Go to the line containing "ring mcp: (189, 58)" and return it and each line after it exactly, through the end of the data below, and nothing more.

--- Structured pose outputs ---
--- START ---

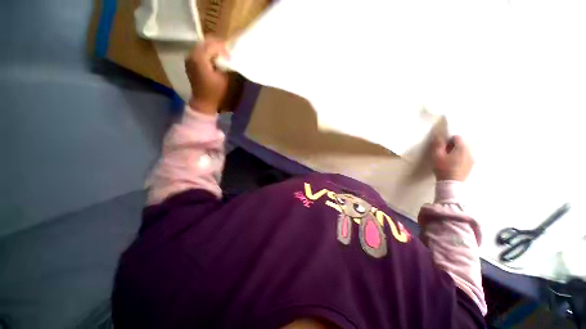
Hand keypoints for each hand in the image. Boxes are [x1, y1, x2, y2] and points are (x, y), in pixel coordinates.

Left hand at [185, 37, 229, 114]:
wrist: (203, 101)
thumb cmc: (216, 92)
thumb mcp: (225, 79)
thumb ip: (227, 65)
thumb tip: (228, 57)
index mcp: (200, 58)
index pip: (213, 44)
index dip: (223, 49)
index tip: (230, 56)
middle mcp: (192, 55)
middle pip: (205, 42)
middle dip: (217, 46)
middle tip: (227, 53)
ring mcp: (189, 58)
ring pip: (202, 46)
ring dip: (212, 49)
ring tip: (221, 56)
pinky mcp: (190, 62)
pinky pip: (199, 51)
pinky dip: (207, 53)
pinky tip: (213, 59)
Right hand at [431, 135, 473, 181]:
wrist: (451, 184)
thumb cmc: (443, 168)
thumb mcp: (437, 155)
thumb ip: (438, 144)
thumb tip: (438, 135)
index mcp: (462, 147)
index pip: (457, 137)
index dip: (448, 140)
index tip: (442, 146)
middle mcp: (470, 152)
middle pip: (462, 144)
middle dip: (453, 146)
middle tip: (444, 152)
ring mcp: (471, 160)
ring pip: (464, 151)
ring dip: (456, 152)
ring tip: (448, 159)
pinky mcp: (470, 166)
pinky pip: (465, 158)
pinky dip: (459, 158)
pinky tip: (452, 165)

--- END ---

--- Response to this task ---
ring mcp: (189, 58)
ring pip: (202, 46)
ring dip: (212, 49)
ring tip: (221, 56)
pinky mcp: (190, 62)
pinky pip: (199, 51)
pinky dip: (207, 53)
pinky tip: (213, 59)
Right hand at [431, 135, 473, 181]:
wrist: (451, 184)
thumb cmc: (443, 168)
thumb mcp: (437, 155)
thumb ip: (438, 144)
thumb tip: (438, 135)
index mcp: (462, 147)
index pip: (457, 137)
index dip: (448, 140)
index tip: (442, 146)
middle mcp: (470, 152)
middle pip: (462, 144)
middle dip: (453, 146)
middle tip: (444, 152)
ring mcp: (471, 160)
ring pip: (464, 151)
ring dip: (456, 152)
ring tip: (448, 159)
pinky mcp: (470, 166)
pinky pip: (465, 158)
pinky dip: (459, 158)
pinky tip: (452, 165)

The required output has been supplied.